In the end, I found the defect, shipped the new tapes, and everything went back to normal. Tom, who was not my boss, cooled down and we put the whole episode behind us. My boss came to me when it was over and said, “I bet you aren’t going to do that again.” I agreed.
Upon reflection I realized that shipping without testing the routine had been irresponsible. The reason I neglected the test was so I could say I had shipped on time. It was about me saving face. I had not been concerned about the customer, nor about my employer. I had only been concerned about my own reputation. I should have taken responsibility early and told Tom that the tests weren’t complete and that I was not prepared to ship the software on time. That would have been hard, and Tom would have been upset. But no customers would have lost data, and no service managers would have called.
Now Uncle Bob says why we should take this simple oath as coders:
Do No Harm
So how do we take responsibility? There are some principles. Drawing from the Hippocratic oath may seem arrogant, but what better source is there? And, indeed, doesn’t it make sense that the first responsibility, and first goal, of an aspiring professional is to use his or her powers for good? What harm can a software developer do? From a purely software point of view, he or she can do harm to both the function and structure of the software. We’ll explore how to avoid doing just that.
Do No Harm to Function
Clearly, we want our software to work.
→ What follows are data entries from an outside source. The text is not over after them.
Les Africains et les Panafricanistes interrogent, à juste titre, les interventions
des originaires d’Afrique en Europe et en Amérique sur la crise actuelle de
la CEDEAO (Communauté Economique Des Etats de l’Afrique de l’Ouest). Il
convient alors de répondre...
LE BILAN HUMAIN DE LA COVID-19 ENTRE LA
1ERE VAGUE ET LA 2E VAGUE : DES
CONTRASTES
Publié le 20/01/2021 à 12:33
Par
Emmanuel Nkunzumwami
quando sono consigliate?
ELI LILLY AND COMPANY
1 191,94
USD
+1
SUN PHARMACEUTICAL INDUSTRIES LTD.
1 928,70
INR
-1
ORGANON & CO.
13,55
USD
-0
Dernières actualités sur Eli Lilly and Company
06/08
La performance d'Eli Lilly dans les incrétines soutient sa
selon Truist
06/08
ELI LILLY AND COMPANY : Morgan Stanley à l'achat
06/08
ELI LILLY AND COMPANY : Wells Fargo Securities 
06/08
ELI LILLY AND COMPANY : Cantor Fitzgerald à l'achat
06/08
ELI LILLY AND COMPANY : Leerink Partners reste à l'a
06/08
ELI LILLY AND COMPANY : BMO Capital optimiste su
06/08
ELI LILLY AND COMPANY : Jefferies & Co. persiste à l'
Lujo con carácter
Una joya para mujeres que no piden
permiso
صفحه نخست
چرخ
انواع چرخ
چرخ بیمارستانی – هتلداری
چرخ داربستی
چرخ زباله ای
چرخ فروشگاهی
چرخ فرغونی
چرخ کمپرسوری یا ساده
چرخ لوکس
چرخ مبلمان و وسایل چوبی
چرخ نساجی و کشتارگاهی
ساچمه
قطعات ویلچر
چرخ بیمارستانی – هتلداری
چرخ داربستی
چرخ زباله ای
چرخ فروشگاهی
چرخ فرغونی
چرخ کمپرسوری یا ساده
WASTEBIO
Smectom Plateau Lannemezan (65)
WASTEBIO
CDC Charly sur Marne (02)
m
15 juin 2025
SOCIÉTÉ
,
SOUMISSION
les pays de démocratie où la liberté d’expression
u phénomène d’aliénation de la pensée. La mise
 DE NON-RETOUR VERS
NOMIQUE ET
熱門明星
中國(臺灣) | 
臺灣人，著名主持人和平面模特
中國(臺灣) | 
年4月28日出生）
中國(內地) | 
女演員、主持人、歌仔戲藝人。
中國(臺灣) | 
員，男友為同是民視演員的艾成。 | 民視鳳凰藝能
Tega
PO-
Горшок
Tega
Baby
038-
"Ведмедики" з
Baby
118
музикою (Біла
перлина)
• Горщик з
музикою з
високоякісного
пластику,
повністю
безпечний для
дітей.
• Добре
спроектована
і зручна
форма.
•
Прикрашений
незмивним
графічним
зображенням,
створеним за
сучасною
Indeed, most of us are programmers today because we got something to work once and we want that feeling again. But we aren’t the only ones who want the software to work. Our customers and employers want it to work too. Indeed, they are paying us to create software that works just the way they want it to. We harm the function of our software when we create bugs. Therefore, in order to be professional, we must not create bugs. “But wait!” I hear you say. “That’s not reasonable. Software is too complex to create without bugs.
Of course you are right. Software is too complex to create without bugs. Unfortunately that doesn’t let you off the hook. The human body is too complex to understand in it’s entirety, but doctors still take an oath to do no harm. If they don’t take themselves off a hook like that, how can we? “Are you telling us we must be perfect?” Do I hear you object? No, I’m telling you that you must be responsible for your imperfections. The fact that bugs will certainly occur in your code does not mean you aren’t responsible for them. The fact that the task to write perfect software is virtually impossible does not mean you aren’t responsible for the imperfection. It is the lot of a professional to be accountable for errors even though errors are virtually certain. So, my aspiring professional, the first thing you must practice is apologizing. Apologies are necessary, but insufficient. You cannot simply keep making the same errors over and over. As you mature in your profession, your error rate should rapidly decrease towards the asymptote of zero. It won’t ever get to zero, but it is your responsibility to get as close as possible to it.